┌──

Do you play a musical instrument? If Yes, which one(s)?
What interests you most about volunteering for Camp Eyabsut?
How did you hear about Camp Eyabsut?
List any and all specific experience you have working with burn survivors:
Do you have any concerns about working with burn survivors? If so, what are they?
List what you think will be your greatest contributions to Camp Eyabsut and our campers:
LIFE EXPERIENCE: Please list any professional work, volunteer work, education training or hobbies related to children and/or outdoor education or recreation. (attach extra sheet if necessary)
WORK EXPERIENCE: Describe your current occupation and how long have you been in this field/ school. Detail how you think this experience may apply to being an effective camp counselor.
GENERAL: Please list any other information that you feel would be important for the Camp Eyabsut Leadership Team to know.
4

└──
┌──

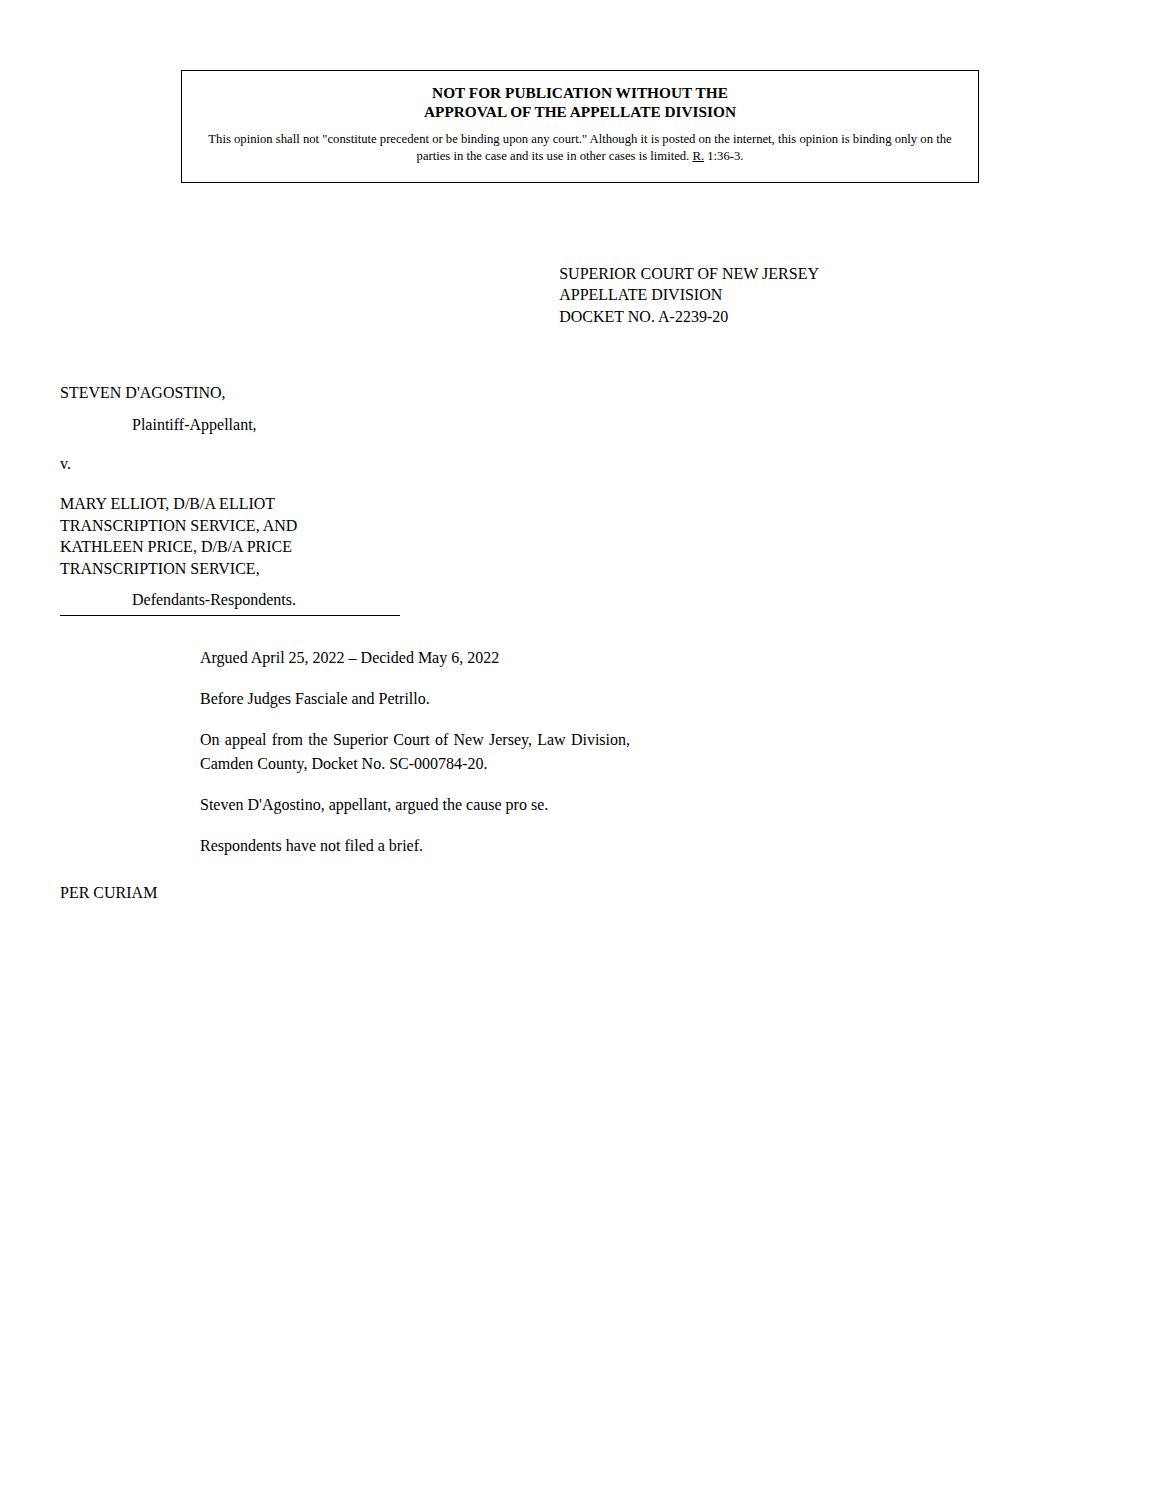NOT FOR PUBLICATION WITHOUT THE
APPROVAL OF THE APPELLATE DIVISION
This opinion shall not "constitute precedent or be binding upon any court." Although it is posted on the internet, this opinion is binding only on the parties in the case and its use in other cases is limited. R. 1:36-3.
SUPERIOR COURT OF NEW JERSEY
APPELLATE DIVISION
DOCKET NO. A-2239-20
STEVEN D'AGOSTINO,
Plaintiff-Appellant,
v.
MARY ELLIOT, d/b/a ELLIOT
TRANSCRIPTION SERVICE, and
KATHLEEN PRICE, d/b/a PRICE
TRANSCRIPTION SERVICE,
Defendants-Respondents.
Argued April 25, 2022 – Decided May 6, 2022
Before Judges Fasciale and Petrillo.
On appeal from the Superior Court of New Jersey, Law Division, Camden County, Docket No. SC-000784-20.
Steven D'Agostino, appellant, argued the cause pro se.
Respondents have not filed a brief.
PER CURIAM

└──

## WHAT TO PRODUCE
For the word "Respondents", say how many lines of the records above contain it. Reply with the number alone.

## SOLUTION FOR THIS EXERCISE
2